The proposed definition of a trade secret states, that a trade secret means information that is not generally known or readily accessible and that has commercial value because of its secrecy. Furthermore, in order such information to be a trade secret, the person lawfully in control of the information must have taken reasonable measures to keep the information secret.
The proposed Act also sets forth the permissible ways to obtain trade secrets, such as situations where the trade secret has been independently created or invented. For example, it would be permissible to acquire the trade secret by legally obtaining a product and figuring out the trade secret by testing or examining the product. The basic idea behind the legislation is that acquiring a trade secret in a way that is not contrary to the fair business practices shall be considered permissible. Moreover, disclosing a trade secret, for example, due to a severe threat to health, could be seen as permissible.

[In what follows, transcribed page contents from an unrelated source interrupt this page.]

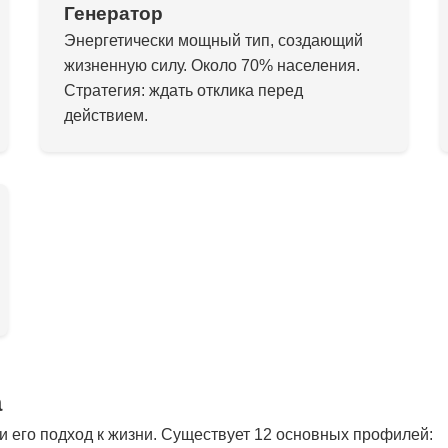
Генератор
Энергетически мощный тип, создающий
жизненную силу. Около 70% населения.
Стратегия: ждать отклика перед
действием.
а
 его подход к жизни. Существует 12 основных профилей: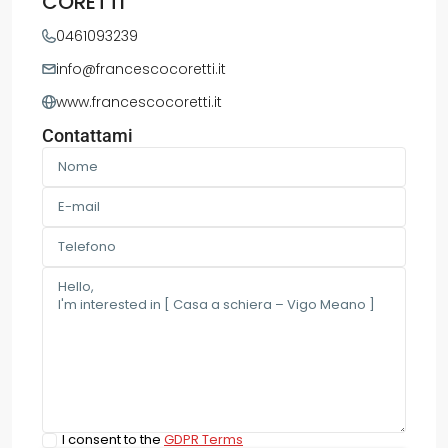
CORETTI
0461093239
info@francescocoretti.it
www.francescocoretti.it
Contattami
I consent to the
GDPR Terms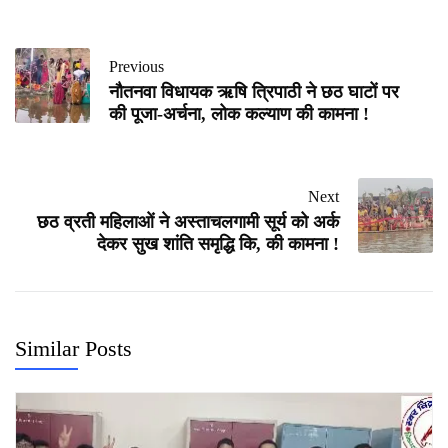
Previous
नौतनवा विधायक ऋषि त्रिपाठी ने छठ घाटों पर
की पूजा-अर्चना, लोक कल्याण की कामना !
Next
छठ व्रती महिलाओं ने अस्ताचलगामी सूर्य को अर्क
देकर सुख शांति समृद्धि कि, की कामना !
Similar Posts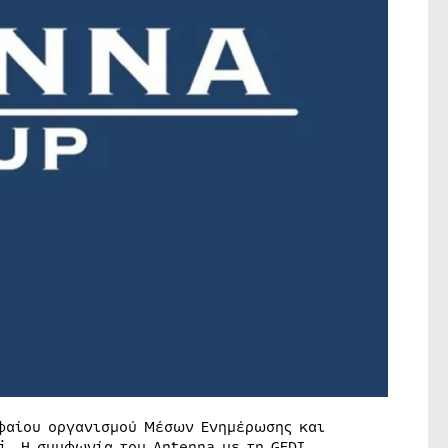
υφαίου οργανισμού Μέσων Ενημέρωσης και
li. Η συμφωνία του Antenna με τη GEDI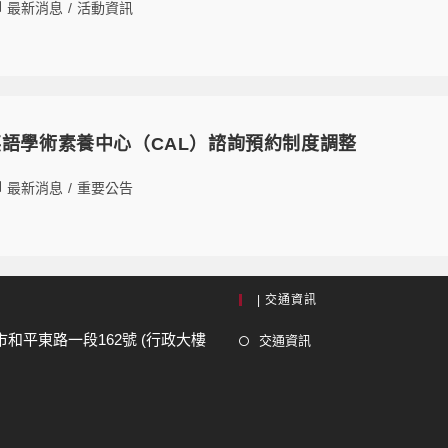
最新消息
/
活動資訊
英語學術素養中心（CAL）諮詢預約制度調整
最新消息
/
重要公告
| 交通資訊
市和平東路一段162號 (行政大樓
交通資訊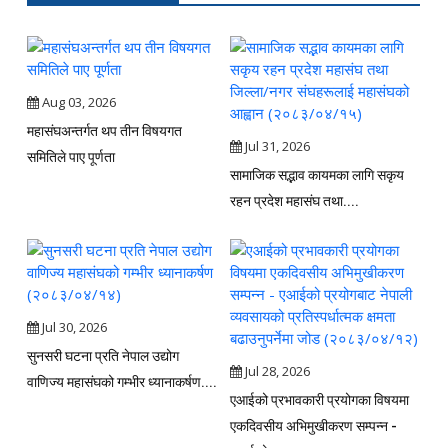
Aug 03, 2026
महासंघअन्तर्गत थप तीन विषयगत
Jul 31, 2026
समितिले पाए पूर्णता
सामाजिक सद्भाव कायमका लागि सकृय
रहन प्रदेश महासंघ तथा....
Jul 30, 2026
सुनसरी घटना प्रति नेपाल उद्योग
Jul 28, 2026
वाणिज्य महासंघको गम्भीर ध्यानाकर्षण....
एआईको प्रभावकारी प्रयोगका विषयमा
एकदिवसीय अभिमुखीकरण सम्पन्न -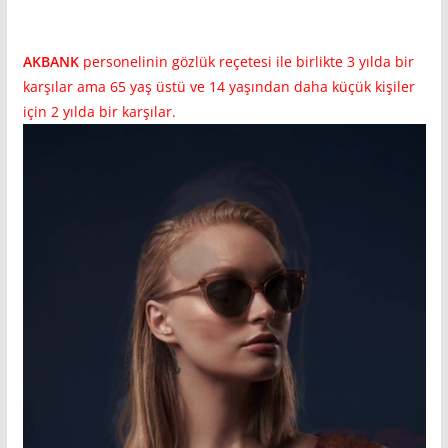
AKBANK
personelinin gözlük reçetesi ile birlikte 3 yılda bir
karşılar ama 65 yaş üstü ve 14 yaşından daha küçük kişiler
için 2 yılda bir karşılar.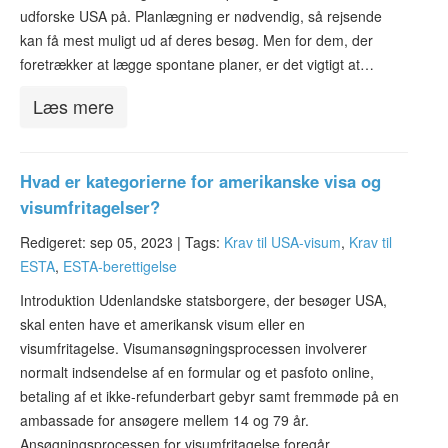
udforske USA på. Planlægning er nødvendig, så rejsende
kan få mest muligt ud af deres besøg. Men for dem, der
foretrækker at lægge spontane planer, er det vigtigt at…
Læs mere
Hvad er kategorierne for amerikanske visa og
visumfritagelser?
Redigeret: sep 05, 2023 |
Tags:
Krav til USA-visum
,
Krav til
ESTA
,
ESTA-berettigelse
Introduktion Udenlandske statsborgere, der besøger USA,
skal enten have et amerikansk visum eller en
visumfritagelse. Visumansøgningsprocessen involverer
normalt indsendelse af en formular og et pasfoto online,
betaling af et ikke-refunderbart gebyr samt fremmøde på en
ambassade for ansøgere mellem 14 og 79 år.
Ansøgningsprocessen for visumfritagelse foregår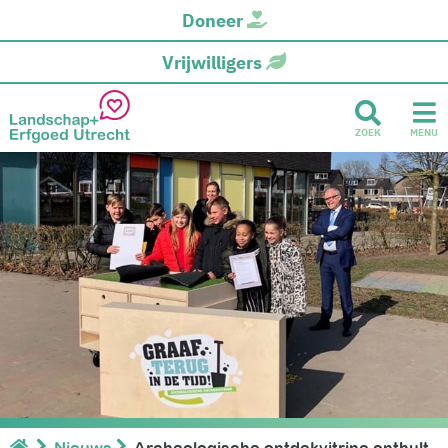
Doneer
Vrijwilligers
ZOEK
MENU
Nieuws
Archeologische ontdekvitrine onthult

There are some remarkable improvements on the remedies of the trade secret holder. In future, the Court could, for example, order a product that infringes a trade secrect to be withdrawn from the markets. The report also proposes that the new law should include a provision regarding damages and that the compensation for damages would cover the total loss in full when the infringement has been deliberate or negligent. The aim is that after the trade secrect holder that has suffered damage has been compensated, the holder’s financial situation would be the same as it was before the infringement.
As stated above, the report contains several changes to the current legislation. The proposed changes are expected to enter into force at the latest on 9 June 2018, which is the deadline for the implementation of the Directive.
Companies can enchance the protection of their trade secrets by contractual arrangements. This is recommendable for most companies, since the protection under the current legislation is defective. The new legislation will improve the protection but regardless of this progress, NDAs and non-disclousure clauses are still needed in commercial and employment contracts.